The Bhagavad Gita (500 B.C.E.), often referred to as the Gita, is a 700-verse Sanskrit scripture that is part of the Hindu epic Mahabharata. The Gita is set in a narrative framework of a dialogue between Pandava prince Arjuna and his guide and charioteer Krishna. At the start of the Dharma Yudhha (righteous war) between Pandavas and Kauravas, Arjuna is filled with the moral dilemma and despair about the violence and death the war will cause. He wonders if he should renounce and seeks Krishna’s counsel, whose answers and discourse constitute the Bhagadvad-Gita. The dialogue covers a broad range of spiritual topics, touching upon ethical dilemmas and philosophical issues that go far beyond the war Arjuna faces.
Quotations from The Bhagavad Gita…
O scion of Bharat, I am also the knower of all the individual fields of activity.
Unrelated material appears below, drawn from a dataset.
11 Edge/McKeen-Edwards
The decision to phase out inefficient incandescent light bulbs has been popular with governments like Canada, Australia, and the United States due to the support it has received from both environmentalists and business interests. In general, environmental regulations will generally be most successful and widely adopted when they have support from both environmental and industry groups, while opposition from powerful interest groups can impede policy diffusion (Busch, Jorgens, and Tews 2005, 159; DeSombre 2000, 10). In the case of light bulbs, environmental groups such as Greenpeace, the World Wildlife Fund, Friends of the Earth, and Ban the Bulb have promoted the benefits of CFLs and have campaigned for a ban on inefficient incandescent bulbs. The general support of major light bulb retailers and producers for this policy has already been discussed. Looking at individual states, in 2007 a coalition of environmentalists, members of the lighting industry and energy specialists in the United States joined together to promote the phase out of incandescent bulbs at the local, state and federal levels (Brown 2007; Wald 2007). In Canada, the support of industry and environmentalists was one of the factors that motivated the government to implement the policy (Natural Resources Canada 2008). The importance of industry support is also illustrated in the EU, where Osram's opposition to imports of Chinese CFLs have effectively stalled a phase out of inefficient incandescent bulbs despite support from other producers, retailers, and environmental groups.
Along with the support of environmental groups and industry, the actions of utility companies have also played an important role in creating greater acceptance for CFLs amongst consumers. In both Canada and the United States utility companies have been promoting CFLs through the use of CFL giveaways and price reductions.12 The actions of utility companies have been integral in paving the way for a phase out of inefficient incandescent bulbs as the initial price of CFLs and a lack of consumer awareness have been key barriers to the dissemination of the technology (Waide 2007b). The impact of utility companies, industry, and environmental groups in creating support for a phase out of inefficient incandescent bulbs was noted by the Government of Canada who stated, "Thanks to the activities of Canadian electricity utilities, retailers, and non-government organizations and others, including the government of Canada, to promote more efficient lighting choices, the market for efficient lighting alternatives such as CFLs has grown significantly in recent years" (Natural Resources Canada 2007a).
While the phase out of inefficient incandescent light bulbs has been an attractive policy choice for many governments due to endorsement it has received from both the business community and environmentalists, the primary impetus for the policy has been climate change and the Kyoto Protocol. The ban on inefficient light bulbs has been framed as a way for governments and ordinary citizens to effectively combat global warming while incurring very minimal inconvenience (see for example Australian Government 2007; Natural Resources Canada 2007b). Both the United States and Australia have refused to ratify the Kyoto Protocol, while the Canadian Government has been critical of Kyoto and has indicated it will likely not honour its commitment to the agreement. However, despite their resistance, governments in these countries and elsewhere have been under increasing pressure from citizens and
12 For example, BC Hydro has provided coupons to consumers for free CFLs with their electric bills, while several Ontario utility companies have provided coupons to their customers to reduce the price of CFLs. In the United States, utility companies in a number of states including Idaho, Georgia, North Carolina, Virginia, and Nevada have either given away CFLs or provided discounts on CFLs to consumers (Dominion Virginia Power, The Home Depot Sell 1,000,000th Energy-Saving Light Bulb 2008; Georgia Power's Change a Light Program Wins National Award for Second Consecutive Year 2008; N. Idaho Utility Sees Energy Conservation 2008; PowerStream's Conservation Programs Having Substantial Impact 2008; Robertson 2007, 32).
The understanding of the body as the field of activities, and the soul and God as the knowers of the field, this I hold to be true knowledge.
Higher, deeper, innermost, abides another life.
All creatures live bewildered, save some few.
He who would be master of himself shall win it, if he bravely strives.
No heart that holds one right desire treads the road of loss.
Water flows continually into the ocean
But the ocean is never disturbed.
Desire flows into the mind of the seer
But he is never disturbed.
The seer knows peace.
Thinking about sense objects
Will attach you to sense objects;
Grow attached, and you become addicted;
Thwart your addiction, it turns to anger;
Be angry, and you confuse your mind;
Confuse your mind, you forget the lesson of experience;
Forget experience, you lose discrimination;
Lose discrimination, and you miss life’s
only purpose.
Whatever thou doest, whatever thou eatest, do all as if for me.
Those whose minds are attracted to my invisible nature have a great labor to encounter, because an invisible path is difficult to be found by corporeal beings.
That which is non-existent can never come into being, and that which is can never cease to be. Those who have known the inmost Reality know also the nature of “is” and “is not.”